Clara, por su parte, siguió escribiendo. Sus poemas y cuentos se publicaron, llenos de una luz extraña que resonaba en los lectores. No hablaba abiertamente de Alaric, pero la magia impregnaba cada palabra, invitando a los demás a recordar que había más de lo que se podía ver.

Y Clara, en efecto, pensó en contárselo a los niños. Un día, en la biblioteca donde daba un taller de escritura, un niño pequeño llamado Leo le mostró un dibujo de un caballo con alas que había visto en sus sueños.

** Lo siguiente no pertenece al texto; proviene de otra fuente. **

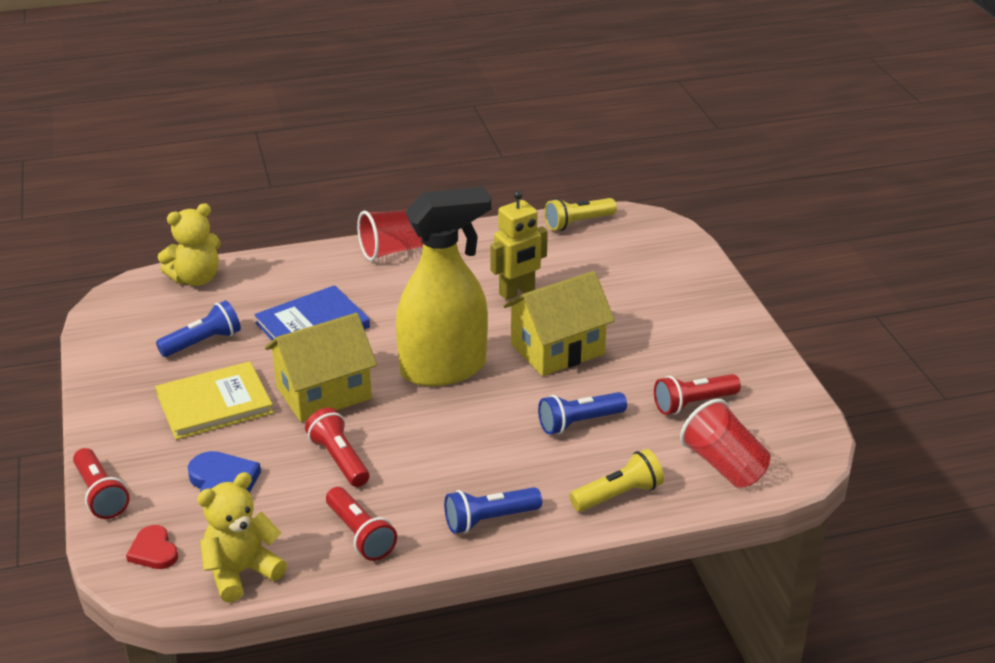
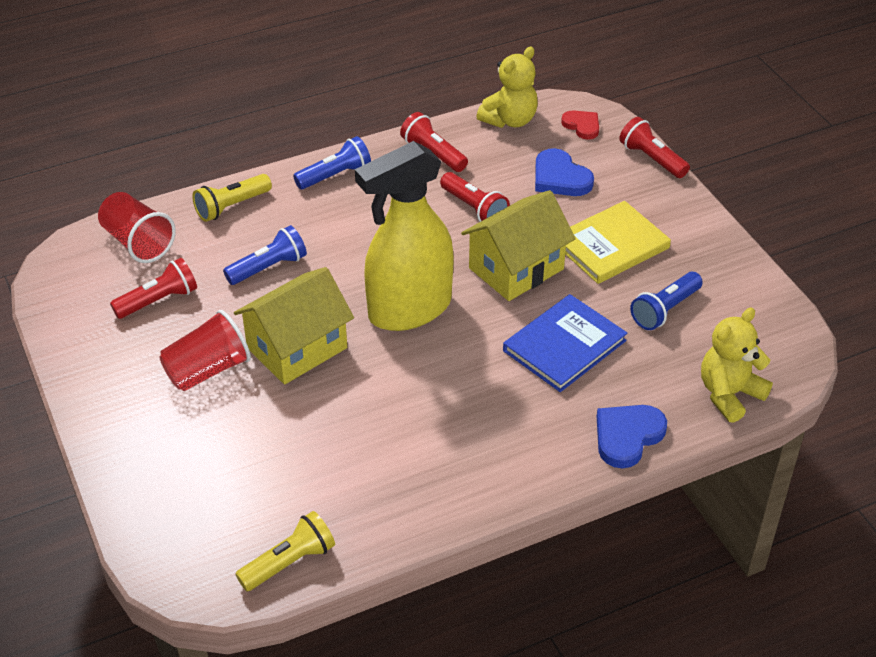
camera: 170 degrees right, 10 degrees up
(297, 262) = (627, 436): none -> blue heart
(395, 250) = (518, 474): red cup -> red cup (207, 370)
(517, 292) = (352, 423): yellow robot -> none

Clara sonrió, una sonrisa llena de secretos y de luz de luna.
—Cuéntame más sobre él, Leo —dijo, suavemente—. Los mejores amigos a menudo tienen esa forma.

Y supo, con una certeza que le calentó el corazón, que los niños, con sus ojos bien abiertos y su fe intacta, no necesitaban pruebas. Ellos ya sabían que la magia, a veces, solo espera a que alguien la nombre en voz alta para extender sus alas y volver a surcar los cielos de lo posible.